▶ [WHAT TO PRODUCE]: Copy the text from each record below line for line, and leave the pictures out of your answer.

========================================================================

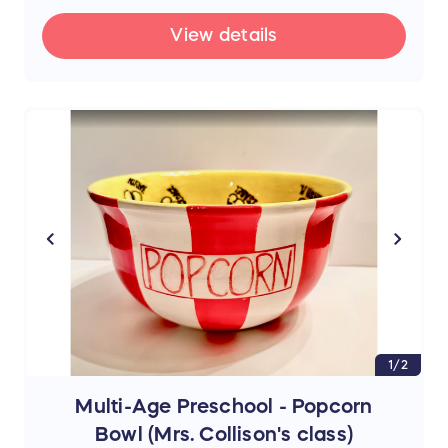
View details
1/2
Multi-Age Preschool - Popcorn
Bowl (Mrs. Collison's class)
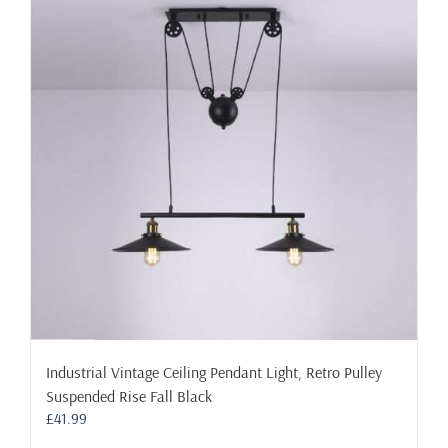
The
options
may
be
chosen
on
the
product
page
Industrial Vintage Ceiling Pendant Light, Retro Pulley
Suspended Rise Fall Black
£
41.99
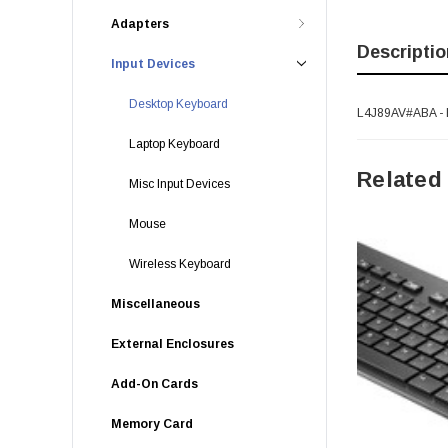
Adapters
Descriptio
Input Devices
Desktop Keyboard
L4J89AV#ABA - H
Laptop Keyboard
Related
Misc Input Devices
Mouse
Wireless Keyboard
Miscellaneous
External Enclosures
Add-On Cards
Memory Card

========================================================================

▶ [OUTPUT OF THE EXERCISE]:
View details
1/2
Multi-Age Preschool - Popcorn
Bowl (Mrs. Collison's class)
The
options
may
be
chosen
on
the
product
page
Industrial Vintage Ceiling Pendant Light, Retro Pulley
Suspended Rise Fall Black
£
41.99
Adapters
Descriptio
Input Devices
Desktop Keyboard
L4J89AV#ABA - H
Laptop Keyboard
Related
Misc Input Devices
Mouse
Wireless Keyboard
Miscellaneous
External Enclosures
Add-On Cards
Memory Card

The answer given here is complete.